# Where do you get your sinkers



## specialpatrolgroup (Jan 16, 2009)

Is there anywhere in Fargo that sells the flat no roll sinkers? Or maybe everyone was out when I was looking.


----------



## dosch (May 20, 2003)

Fargo Bait Shop??


----------



## Hunterda (Nov 19, 2003)

http://www.atoztackleshop.com/

This place is really reasonable and located in Grand Forks.


----------



## specialpatrolgroup (Jan 16, 2009)

Thanks I will check out the bait shop, Grand Forks isnt in the path between work and the river, but I will stop by if I am ever up there, it looks like their prices are reasonable.

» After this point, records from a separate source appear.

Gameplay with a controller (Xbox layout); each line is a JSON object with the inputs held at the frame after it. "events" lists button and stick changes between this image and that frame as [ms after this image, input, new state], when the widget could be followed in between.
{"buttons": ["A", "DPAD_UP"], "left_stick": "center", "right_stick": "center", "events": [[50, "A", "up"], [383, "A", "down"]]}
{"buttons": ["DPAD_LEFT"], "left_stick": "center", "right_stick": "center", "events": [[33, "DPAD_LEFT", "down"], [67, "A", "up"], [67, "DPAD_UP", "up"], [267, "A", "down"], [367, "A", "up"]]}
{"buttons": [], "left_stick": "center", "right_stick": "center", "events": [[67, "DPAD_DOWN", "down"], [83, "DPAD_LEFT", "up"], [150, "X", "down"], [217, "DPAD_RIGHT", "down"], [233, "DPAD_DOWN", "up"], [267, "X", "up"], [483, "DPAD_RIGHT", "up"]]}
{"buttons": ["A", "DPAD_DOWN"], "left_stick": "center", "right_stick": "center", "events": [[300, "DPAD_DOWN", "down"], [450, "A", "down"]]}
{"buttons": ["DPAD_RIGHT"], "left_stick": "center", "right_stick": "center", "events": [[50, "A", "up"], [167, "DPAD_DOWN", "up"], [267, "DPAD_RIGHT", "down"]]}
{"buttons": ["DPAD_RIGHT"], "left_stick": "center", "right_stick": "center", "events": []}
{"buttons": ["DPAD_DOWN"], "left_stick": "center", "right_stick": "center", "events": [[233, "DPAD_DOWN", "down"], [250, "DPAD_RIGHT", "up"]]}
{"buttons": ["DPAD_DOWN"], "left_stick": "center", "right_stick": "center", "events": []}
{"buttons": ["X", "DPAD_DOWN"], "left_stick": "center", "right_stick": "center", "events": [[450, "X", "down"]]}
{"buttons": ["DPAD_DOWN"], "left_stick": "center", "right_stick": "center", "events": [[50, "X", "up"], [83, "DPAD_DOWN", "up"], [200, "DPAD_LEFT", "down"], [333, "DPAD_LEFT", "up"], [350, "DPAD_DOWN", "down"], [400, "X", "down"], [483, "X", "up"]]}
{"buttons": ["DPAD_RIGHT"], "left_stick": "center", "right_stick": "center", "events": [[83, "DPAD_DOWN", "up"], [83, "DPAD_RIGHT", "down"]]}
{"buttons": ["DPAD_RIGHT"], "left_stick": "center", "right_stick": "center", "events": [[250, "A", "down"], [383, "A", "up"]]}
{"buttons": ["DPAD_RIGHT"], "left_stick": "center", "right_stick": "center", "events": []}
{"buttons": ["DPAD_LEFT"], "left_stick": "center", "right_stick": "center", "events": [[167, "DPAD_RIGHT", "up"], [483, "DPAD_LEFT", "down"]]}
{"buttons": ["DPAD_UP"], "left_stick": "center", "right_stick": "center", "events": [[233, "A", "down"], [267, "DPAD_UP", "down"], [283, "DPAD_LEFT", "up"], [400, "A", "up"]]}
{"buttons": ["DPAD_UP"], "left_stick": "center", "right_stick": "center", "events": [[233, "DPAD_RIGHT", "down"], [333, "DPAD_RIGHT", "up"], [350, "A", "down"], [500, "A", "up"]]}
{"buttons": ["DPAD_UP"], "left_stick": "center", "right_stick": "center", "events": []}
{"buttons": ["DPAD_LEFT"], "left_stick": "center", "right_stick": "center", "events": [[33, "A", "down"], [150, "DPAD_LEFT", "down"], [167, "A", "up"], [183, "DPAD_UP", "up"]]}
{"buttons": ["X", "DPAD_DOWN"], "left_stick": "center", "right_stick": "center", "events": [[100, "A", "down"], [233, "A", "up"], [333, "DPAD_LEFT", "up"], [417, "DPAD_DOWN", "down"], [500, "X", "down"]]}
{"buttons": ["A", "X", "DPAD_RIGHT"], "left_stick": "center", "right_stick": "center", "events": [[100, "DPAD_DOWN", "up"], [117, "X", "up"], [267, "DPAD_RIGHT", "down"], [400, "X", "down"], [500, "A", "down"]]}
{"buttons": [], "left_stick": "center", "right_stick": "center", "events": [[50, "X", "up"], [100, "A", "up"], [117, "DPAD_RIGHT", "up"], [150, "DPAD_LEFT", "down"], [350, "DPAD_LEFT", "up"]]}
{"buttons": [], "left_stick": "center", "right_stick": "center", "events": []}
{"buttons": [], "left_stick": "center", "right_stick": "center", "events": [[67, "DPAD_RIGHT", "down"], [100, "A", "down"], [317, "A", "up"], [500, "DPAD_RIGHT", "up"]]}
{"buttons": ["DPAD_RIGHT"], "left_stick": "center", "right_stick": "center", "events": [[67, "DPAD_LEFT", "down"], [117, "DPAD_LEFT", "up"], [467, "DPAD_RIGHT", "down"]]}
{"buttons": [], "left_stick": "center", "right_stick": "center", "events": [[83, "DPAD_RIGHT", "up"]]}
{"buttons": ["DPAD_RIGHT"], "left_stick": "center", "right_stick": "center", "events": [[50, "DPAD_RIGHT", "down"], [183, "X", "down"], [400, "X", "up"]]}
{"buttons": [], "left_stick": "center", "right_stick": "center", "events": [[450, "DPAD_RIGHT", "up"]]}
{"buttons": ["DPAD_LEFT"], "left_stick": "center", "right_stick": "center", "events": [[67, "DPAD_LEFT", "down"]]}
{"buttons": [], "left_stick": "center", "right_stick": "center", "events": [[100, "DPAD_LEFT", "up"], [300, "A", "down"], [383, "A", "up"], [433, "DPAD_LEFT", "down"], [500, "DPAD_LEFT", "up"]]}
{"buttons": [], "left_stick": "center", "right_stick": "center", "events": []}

Anyone make their own sinkers? I thought about it but it seemed like a pain to have to do it yourself, plus I could buy a whole lot of them for the price of the melting pot and mold before I would break even.


----------



## Duckslayer100 (Apr 7, 2004)

I make my own no-rolls. Its pretty simple. I bought a Do-It mold and use an old gas stove I have for camping. I bought a small cast iron skillet from Home of Economy that I used to melt the lead. Some guys on here will attest, I've pretty much paid for the materials...and then some. If you need any pointers, let me know. It seems intimidating at first, but once you've made a couple you'll get the hang of it real quick. :beer:


----------



## Fallguy (Jan 23, 2004)

My neighbor makes his own no roll sinkers. He has 5 galloon pails of them on hand. He lets me take them as I need them. It's pretty sweet!


----------